I am content to endorse the recommendations on the routine surgical approach when mesh surgery has been agreed, subject to the outcome of the final report. I understand that interpretation of the available evidence and informed opinion support the routine use of the retropubic approach for stress urinary incontinence, with any variation considered as part of the multidisciplinary team assessment. Interpretation of the available evidence for the use of mesh in pelvic organ prolapse repair has also led to the review concluding that the procedure should be available only in exceptional circumstances, with any variation considered as part of the multidisciplinary team assessment.
The independent review awaits the final publication of key research reports before it can publish its final report. Although I am content for the expert group to develop the foundations of the services as outlined in my preceding statement, I have requested that the services not be introduced until I have received the final report and until I am satisfied that the improvements have taken account of all the evidence. We can then work to introduce improved services uniformly across all health boards in Scotland.
I thank Dr Wilkie and the members of the review group for their work. It is clear that both the evidence review carried out by the Scottish public health network and the analysis of health data by the NHS’s Information Services Division have been thorough and have brought clarity to what are complex issues.
I understand how incredibly difficult this has been for those who have been involved in the review process. For some, it has highlighted issues that are extremely painful to consider because of their personal experience.
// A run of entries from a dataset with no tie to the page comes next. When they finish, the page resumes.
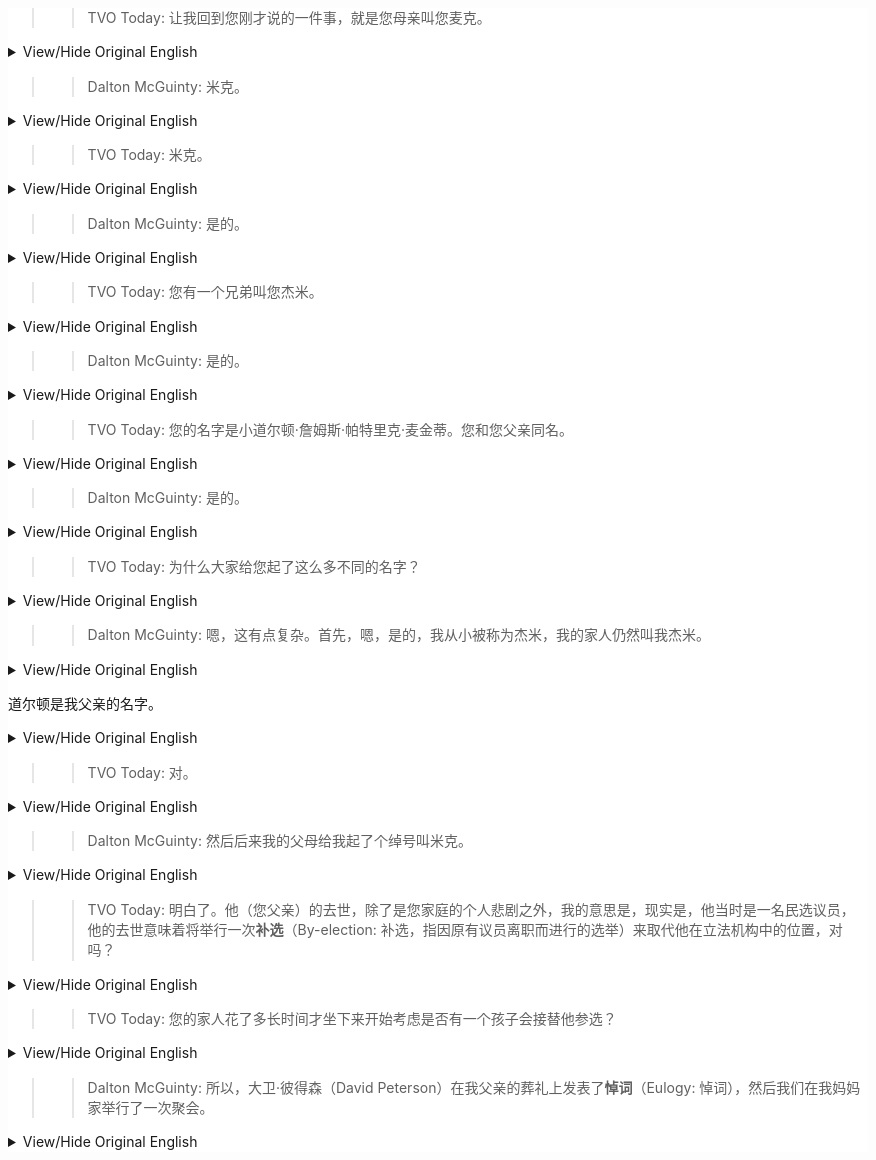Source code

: >> TVO Today: 让我回到您刚才说的一件事，就是您母亲叫您麦克。

<details><summary>View/Hide Original English</summary></details>

>> Dalton McGuinty: 米克。

<details><summary>View/Hide Original English</summary></details>

>> TVO Today: 米克。

<details><summary>View/Hide Original English</summary></details>

>> Dalton McGuinty: 是的。

<details><summary>View/Hide Original English</summary></details>

>> TVO Today: 您有一个兄弟叫您杰米。

<details><summary>View/Hide Original English</summary></details>

>> Dalton McGuinty: 是的。

<details><summary>View/Hide Original English</summary></details>

>> TVO Today: 您的名字是小道尔顿·詹姆斯·帕特里克·麦金蒂。您和您父亲同名。

<details><summary>View/Hide Original English</summary></details>

>> Dalton McGuinty: 是的。

<details><summary>View/Hide Original English</summary></details>

>> TVO Today: 为什么大家给您起了这么多不同的名字？

<details><summary>View/Hide Original English</summary></details>

>> Dalton McGuinty: 嗯，这有点复杂。首先，嗯，是的，我从小被称为杰米，我的家人仍然叫我杰米。

<details><summary>View/Hide Original English</summary></details>

道尔顿是我父亲的名字。

<details><summary>View/Hide Original English</summary></details>

>> TVO Today: 对。

<details><summary>View/Hide Original English</summary></details>

>> Dalton McGuinty: 然后后来我的父母给我起了个绰号叫米克。

<details><summary>View/Hide Original English</summary></details>

>> TVO Today: 明白了。他（您父亲）的去世，除了是您家庭的个人悲剧之外，我的意思是，现实是，他当时是一名民选议员，他的去世意味着将举行一次**补选**（By-election: 补选，指因原有议员离职而进行的选举）来取代他在立法机构中的位置，对吗？

<details><summary>View/Hide Original English</summary></details>

>> TVO Today: 您的家人花了多长时间才坐下来开始考虑是否有一个孩子会接替他参选？

<details><summary>View/Hide Original English</summary></details>

>> Dalton McGuinty: 所以，大卫·彼得森（David Peterson）在我父亲的葬礼上发表了**悼词**（Eulogy: 悼词），然后我们在我妈妈家举行了一次聚会。

<details><summary>View/Hide Original English</summary></details>
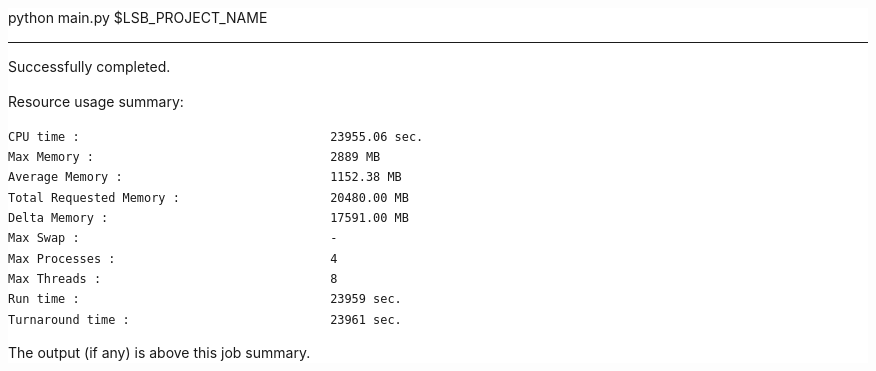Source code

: python main.py $LSB_PROJECT_NAME


------------------------------------------------------------

Successfully completed.

Resource usage summary:

    CPU time :                                   23955.06 sec.
    Max Memory :                                 2889 MB
    Average Memory :                             1152.38 MB
    Total Requested Memory :                     20480.00 MB
    Delta Memory :                               17591.00 MB
    Max Swap :                                   -
    Max Processes :                              4
    Max Threads :                                8
    Run time :                                   23959 sec.
    Turnaround time :                            23961 sec.

The output (if any) is above this job summary.

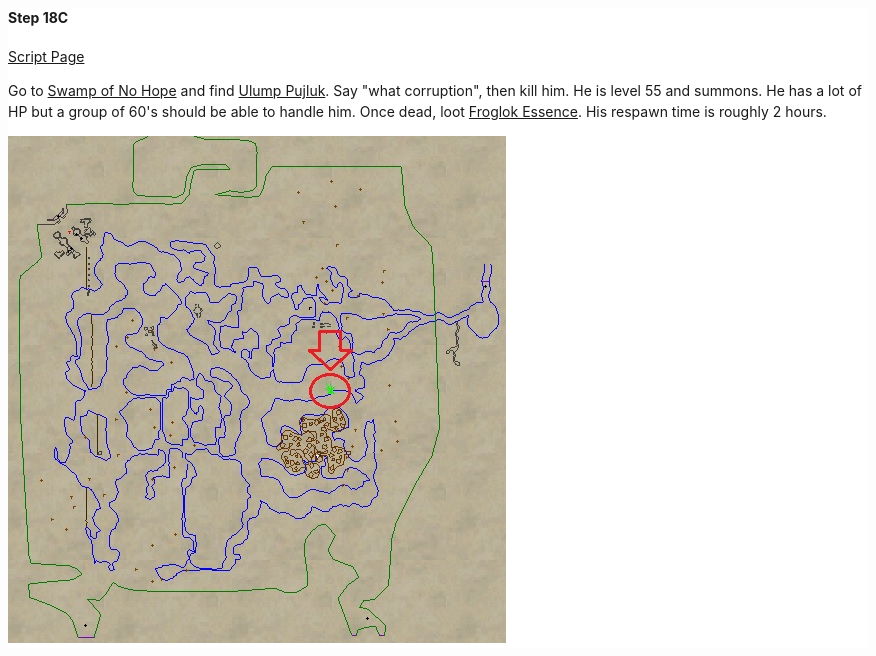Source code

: #### Step 18C
[Script Page](/script-entities/swampofnohope/Ulump_Pujluk)

Go to [Swamp of No Hope](/zone/83) and find [Ulump Pujluk](/npc/83030). Say "what corruption", then kill him. He is level 55 and summons. He has a lot of HP but a group of 60's should be able to handle him.  Once dead, loot [Froglok Essence](/item/20696). His respawn time is roughly 2 hours.

![Ulump-Pujluk-Map.jpg](/static/guide_images/epics/druid/Ulump-Pujluk-Map.jpg)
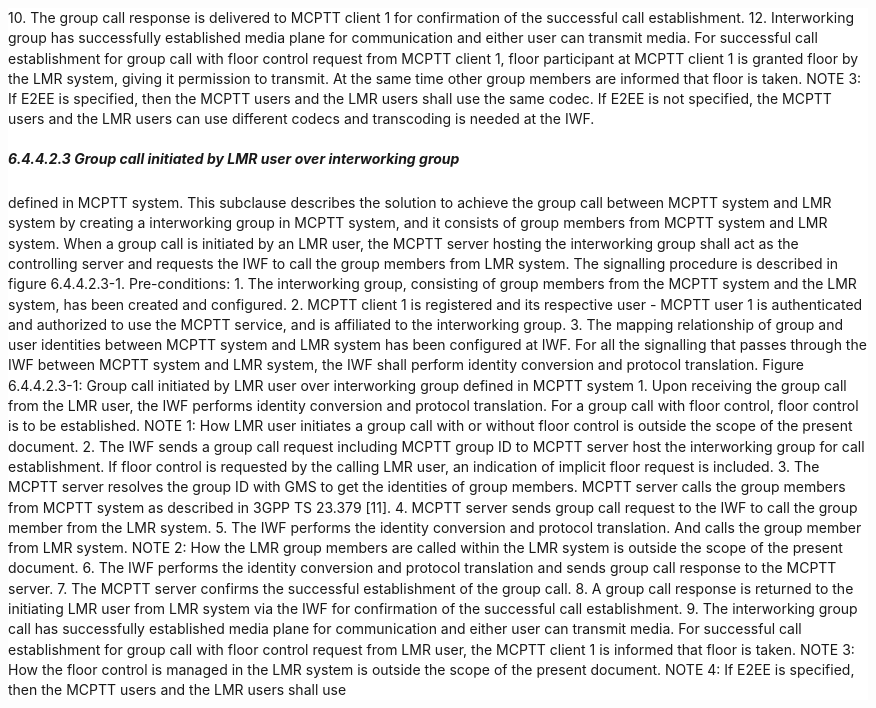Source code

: 10\. The group call response is delivered to MCPTT client 1 for confirmation
of the successful call establishment.
12\. Interworking group has successfully established media plane for
communication and either user can transmit media. For successful call
establishment for group call with floor control request from MCPTT client 1,
floor participant at MCPTT client 1 is granted floor by the LMR system, giving
it permission to transmit. At the same time other group members are informed
that floor is taken.
NOTE 3: If E2EE is specified, then the MCPTT users and the LMR users shall use
the same codec. If E2EE is not specified, the MCPTT users and the LMR users
can use different codecs and transcoding is needed at the IWF.
##### 6.4.4.2.3 Group call initiated by LMR user over interworking group
defined in MCPTT system.
This subclause describes the solution to achieve the group call between MCPTT
system and LMR system by creating a interworking group in MCPTT system, and it
consists of group members from MCPTT system and LMR system.
When a group call is initiated by an LMR user, the MCPTT server hosting the
interworking group shall act as the controlling server and requests the IWF to
call the group members from LMR system.
The signalling procedure is described in figure 6.4.4.2.3-1.
Pre-conditions:
1\. The interworking group, consisting of group members from the MCPTT system
and the LMR system, has been created and configured.
2\. MCPTT client 1 is registered and its respective user - MCPTT user 1 is
authenticated and authorized to use the MCPTT service, and is affiliated to
the interworking group.
3\. The mapping relationship of group and user identities between MCPTT system
and LMR system has been configured at IWF. For all the signalling that passes
through the IWF between MCPTT system and LMR system, the IWF shall perform
identity conversion and protocol translation.
Figure 6.4.4.2.3-1: Group call initiated by LMR user over interworking group
defined in MCPTT system
1\. Upon receiving the group call from the LMR user, the IWF performs identity
conversion and protocol translation. For a group call with floor control,
floor control is to be established.
NOTE 1: How LMR user initiates a group call with or without floor control is
outside the scope of the present document.
2\. The IWF sends a group call request including MCPTT group ID to MCPTT
server host the interworking group for call establishment. If floor control is
requested by the calling LMR user, an indication of implicit floor request is
included.
3\. The MCPTT server resolves the group ID with GMS to get the identities of
group members. MCPTT server calls the group members from MCPTT system as
described in 3GPP TS 23.379 [11].
4\. MCPTT server sends group call request to the IWF to call the group member
from the LMR system.
5\. The IWF performs the identity conversion and protocol translation. And
calls the group member from LMR system.
NOTE 2: How the LMR group members are called within the LMR system is outside
the scope of the present document.
6\. The IWF performs the identity conversion and protocol translation and
sends group call response to the MCPTT server.
7\. The MCPTT server confirms the successful establishment of the group call.
8\. A group call response is returned to the initiating LMR user from LMR
system via the IWF for confirmation of the successful call establishment.
9\. The interworking group call has successfully established media plane for
communication and either user can transmit media. For successful call
establishment for group call with floor control request from LMR user, the
MCPTT client 1 is informed that floor is taken.
NOTE 3: How the floor control is managed in the LMR system is outside the
scope of the present document.
NOTE 4: If E2EE is specified, then the MCPTT users and the LMR users shall use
I reiterate my gratitude to them and hope that they can see the difference that each of them has made. Because they have been prepared to speak publicly on very sensitive issues and to work through the difficulties that they have encountered, women who need such services in the future will benefit. That improvement in the services for women who experience these distressing conditions is the legacy of those who have been involved.
I understand that the independent review expects to publish its final report early in 2016. Subsequently, the Scottish Government will publish a full response and ensure that the committee is informed of it. Thank you for hearing my initial response to this important work.